Friday, May 05, 2006

Some random things that piss me off:

Decaf in the morning - What the hell is the point! There’s this guy who gets to work at around the same time I do (800am). If I see him in the parking lot, I rush ahead of him to the elevators. If I see him in the hallway walking toward the kitchen, I run. Why? Because this assclown makes DECAF coffee! We have one of those three burner coffee systems with one brewing station and each pot takes about ten minutes to brew. So if he beats me to the station, I’ll have to WAIT for my morning coffee, which my wife will tell you is a bad thing. If you don’t want CAFFEINE in the morning, get the hell out of my way! Drink fucking hot chocolate or tea or something! Coffee has one purpose, to wake my sorry ass up so I don’t pass out at my desk.

Useless Little League dads – OK, so I understand that not all dads play baseball well, and not all dads know their catcher’s mitt from their batting gloves. But goddamit, get your ass out there and help! Hold the hitting stick, shag overthrows, police the kids that are screwing around. Don’t just sit there like a fucking lump! We all know that they’re shitty ballplayers and don’t want to embarrass themselves and their sons. We. Don’t. Care. Get out there and help the coaches! At least volunteer… If they don’t need you, they’ll tell you.

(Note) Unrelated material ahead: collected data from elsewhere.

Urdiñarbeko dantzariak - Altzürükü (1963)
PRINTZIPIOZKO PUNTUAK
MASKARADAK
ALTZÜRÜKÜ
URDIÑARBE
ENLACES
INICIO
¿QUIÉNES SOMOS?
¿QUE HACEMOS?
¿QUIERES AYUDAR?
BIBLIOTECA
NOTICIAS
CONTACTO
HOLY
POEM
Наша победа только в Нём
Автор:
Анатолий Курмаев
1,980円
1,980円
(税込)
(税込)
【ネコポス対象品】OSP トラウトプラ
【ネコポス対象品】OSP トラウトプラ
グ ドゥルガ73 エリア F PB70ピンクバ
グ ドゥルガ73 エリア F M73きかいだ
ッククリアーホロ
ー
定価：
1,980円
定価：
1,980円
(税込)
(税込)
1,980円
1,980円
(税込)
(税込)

School projects that parents do instead of their kids – You should see this shit. They want us to believe that their little paste-eating tornado of hyperactivity hand-lettered the multi-staged science project that analyzes the chemical reaction of Cobalt and Cesium in a partial-vacuum. Bullshit. All you’re teaching your kid is how to take credit for someone else’s work, so they’ll grow up to be plagiarizing, bootlicking incompetents. Congratulations.

“Would you like the value meal?” or “Would you like some fries with that?” – Listen, you pimply faced dork, if I wanted a fucking value meal, I’d say “Give me the Value Meal. Since I didn’t, you can assume that I just want my goddamn burger!” It’s not like I’m an interplanetary immigrant who is learning the benefits of American fast food convenience order-placing.

Michelle Wie – Whoop-de-fucking-do. She made a cut in a men’s’ tournament. In a minor league men’s tournament. In a minor league men’s tournament in Korea. This is roughly like Manon Rheaume (who was much better looking, but I digress) playing minor league men’s hockey in the Philippines or something. She still hasn’t won a single trophy against WOMEN, and people are trumpeting her “accomplishment” because she made the cut against a bunch of 5’3” dry cleaners and gardeners. Now, if she can beat those dry cleaners and gardeners, that might be something. But in all likelihood, she’ll end up behind by double digits by the end and still call it “a victory”. Nice to have such incredible talent combined with an incredibly low bar for oneself.

1 Comments:

At 12:48 PM, Blogger TenMile said...

Dig up the Sci Amer article that shows were De-Caf is actually BAD for one, vs Regular which is not.

Stick it or the reference in an inter-office memo to the stick.

Still beating him to the coffee pot might be the better solution.